阅读节选 →
储运条件：-20℃ 避光保存，有效期见外包装。冰袋运输。 

产品介绍 

SatGreen qPCR Master Mix for HRM (2×)是一款专为实时荧光定量PCR与高分辨率熔解曲线(HRM)分析设计的预混试剂。其核心成分为优化配比的2×SatGreen Master Mix for HRM，可在同一体系中无缝完成qPCR扩增与HRM分析，实现“一步式”检测流程。该试剂采用新型dsDNA饱和染料SatGreen，“按需释放”机制使其无序列偏好性，极低浓度下即可稳定结合dsDNA。相比传统SYBR Green I类染料，SatGreen对PCR扩增的抑制作用更低，同时避免染料重排导致的信号偏差，搭配ROX Reference Dye可有效校正孔间荧光差异。适用于SNP分型、基因突变扫描、甲基化状态检测等多种应用，为分子诊断、遗传学研究及临床科研提供高灵敏度与高特异性的支持。

产品特点 

高灵敏度：可精准识别DNA序列中的细微差异，包括单碱基变化，为高分辨率熔解曲线(HRM)分析提供可靠保障；

稳定性优异：对PCR扩增的抑制作用极低，可兼容快速PCR程序，确保反应高效、稳定、重复性好。

产品组分

注意事项 

     1. 本产品中含有荧光染料，保存本产品或配制 PCR 反应液时应避免强光照射。 

     2. SatGreen Master Mix for HRM（2×）在 -20℃ 不会冷冻，若发现冻上，将其置于室温 融化，并轻轻涡旋混匀，后续所有实验应在冰上操作。 

     3. 使用前请上下颠倒轻轻混匀，请不要使用振荡器进行混匀，尽量避免出现泡沫，并经瞬 时离心后使用。 

     4. 引物纯度对反应特异性影响很大，建议使用 PAGE 级别以上纯化的引物。

存储数据
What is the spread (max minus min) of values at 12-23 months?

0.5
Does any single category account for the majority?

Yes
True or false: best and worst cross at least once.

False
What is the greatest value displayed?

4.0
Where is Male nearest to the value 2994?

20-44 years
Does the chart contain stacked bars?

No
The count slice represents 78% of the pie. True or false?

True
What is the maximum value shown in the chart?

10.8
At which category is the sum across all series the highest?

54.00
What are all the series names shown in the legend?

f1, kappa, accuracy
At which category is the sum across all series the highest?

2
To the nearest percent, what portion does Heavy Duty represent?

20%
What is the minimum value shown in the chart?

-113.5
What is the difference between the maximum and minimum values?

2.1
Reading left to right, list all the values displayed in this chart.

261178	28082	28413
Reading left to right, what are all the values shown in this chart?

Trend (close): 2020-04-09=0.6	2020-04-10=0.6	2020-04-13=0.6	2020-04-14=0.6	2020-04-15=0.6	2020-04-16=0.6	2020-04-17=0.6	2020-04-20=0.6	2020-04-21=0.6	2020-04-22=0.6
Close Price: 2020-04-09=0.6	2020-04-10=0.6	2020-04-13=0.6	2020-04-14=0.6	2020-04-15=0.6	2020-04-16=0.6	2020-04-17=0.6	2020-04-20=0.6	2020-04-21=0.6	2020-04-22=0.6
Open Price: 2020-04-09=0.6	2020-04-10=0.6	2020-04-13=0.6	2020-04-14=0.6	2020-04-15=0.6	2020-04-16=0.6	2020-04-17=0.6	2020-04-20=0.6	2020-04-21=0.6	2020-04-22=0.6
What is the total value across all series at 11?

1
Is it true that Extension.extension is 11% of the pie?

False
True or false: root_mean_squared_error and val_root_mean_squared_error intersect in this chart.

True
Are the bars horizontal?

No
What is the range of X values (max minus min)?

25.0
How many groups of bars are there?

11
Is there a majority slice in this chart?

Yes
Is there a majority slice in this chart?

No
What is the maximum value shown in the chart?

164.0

待办事项 →
A – 阅读节选建议使用何种纯化级别的引物？
B – 从阅读节选中“稳定性优异：对PCR扩增的抑”一处起逐字抄录，抄至“3. 使用前请上下颠倒轻轻混匀，请不要使用振荡器进行混匀，尽量避免出现泡沫，并经瞬 时离心后使用。”止。
C – 列出阅读节选中提到的该试剂的全部适用应用。

参考答案 →
A – PAGE 级别以上纯化的引物。

B –
稳定性优异：对PCR扩增的抑制作用极低，可兼容快速PCR程序，确保反应高效、稳定、重复性好。

产品组分

注意事项 

     1. 本产品中含有荧光染料，保存本产品或配制 PCR 反应液时应避免强光照射。 

     2. SatGreen Master Mix for HRM（2×）在 -20℃ 不会冷冻，若发现冻上，将其置于室温 融化，并轻轻涡旋混匀，后续所有实验应在冰上操作。 

     3. 使用前请上下颠倒轻轻混匀，请不要使用振荡器进行混匀，尽量避免出现泡沫，并经瞬 时离心后使用。

C – SNP分型；基因突变扫描；甲基化状态检测